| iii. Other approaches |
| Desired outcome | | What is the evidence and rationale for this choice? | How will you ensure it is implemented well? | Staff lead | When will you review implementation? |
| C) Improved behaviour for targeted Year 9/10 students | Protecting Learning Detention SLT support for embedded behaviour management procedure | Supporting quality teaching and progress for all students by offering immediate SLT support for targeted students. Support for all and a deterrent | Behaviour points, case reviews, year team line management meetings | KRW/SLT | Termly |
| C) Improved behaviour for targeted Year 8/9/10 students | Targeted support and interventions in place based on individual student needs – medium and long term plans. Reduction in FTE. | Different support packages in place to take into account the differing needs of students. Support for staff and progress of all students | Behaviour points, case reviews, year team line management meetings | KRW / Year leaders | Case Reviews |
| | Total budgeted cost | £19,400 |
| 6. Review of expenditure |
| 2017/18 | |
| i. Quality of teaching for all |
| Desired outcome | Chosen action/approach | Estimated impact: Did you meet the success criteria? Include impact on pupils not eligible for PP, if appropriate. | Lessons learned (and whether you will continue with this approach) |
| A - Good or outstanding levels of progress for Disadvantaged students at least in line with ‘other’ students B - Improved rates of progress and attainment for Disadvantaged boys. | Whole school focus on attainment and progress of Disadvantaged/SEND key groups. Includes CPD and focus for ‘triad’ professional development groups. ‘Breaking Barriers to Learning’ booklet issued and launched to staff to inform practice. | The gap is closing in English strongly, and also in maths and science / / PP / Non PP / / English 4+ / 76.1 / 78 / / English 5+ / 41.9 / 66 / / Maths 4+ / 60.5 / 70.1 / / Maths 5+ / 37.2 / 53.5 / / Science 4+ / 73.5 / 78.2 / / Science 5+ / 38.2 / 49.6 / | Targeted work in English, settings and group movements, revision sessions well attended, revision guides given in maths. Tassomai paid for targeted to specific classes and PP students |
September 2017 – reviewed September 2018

ACTIVITY —
Look through the data above and return each line where the string "this" occurs.

OUTPUT BELOW —
| Desired outcome | | What is the evidence and rationale for this choice? | How will you ensure it is implemented well? | Staff lead | When will you review implementation? |
| Desired outcome | Chosen action/approach | Estimated impact: Did you meet the success criteria? Include impact on pupils not eligible for PP, if appropriate. | Lessons learned (and whether you will continue with this approach) |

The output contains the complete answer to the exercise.